[WHAT IS EXPECTED]: Transcribe the entries below exactly; leave every image out.
=-=-=
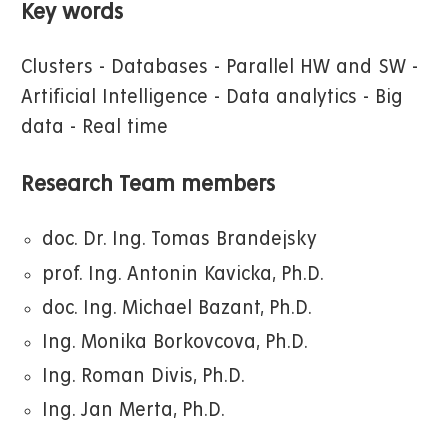
Key words
Clusters - Databases - Parallel HW and SW -
Artificial Intelligence - Data analytics - Big
data - Real time
Research Team members
doc. Dr. Ing. Tomas Brandejsky
prof. Ing. Antonin Kavicka, Ph.D.
doc. Ing. Michael Bazant, Ph.D.
Ing. Monika Borkovcova, Ph.D.
Ing. Roman Divis, Ph.D.
Ing. Jan Merta, Ph.D.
=-=-=
[RESULT OF THIS TASK]:
Key words
Clusters - Databases - Parallel HW and SW -
Artificial Intelligence - Data analytics - Big
data - Real time
Research Team members
doc. Dr. Ing. Tomas Brandejsky
prof. Ing. Antonin Kavicka, Ph.D.
doc. Ing. Michael Bazant, Ph.D.
Ing. Monika Borkovcova, Ph.D.
Ing. Roman Divis, Ph.D.
Ing. Jan Merta, Ph.D.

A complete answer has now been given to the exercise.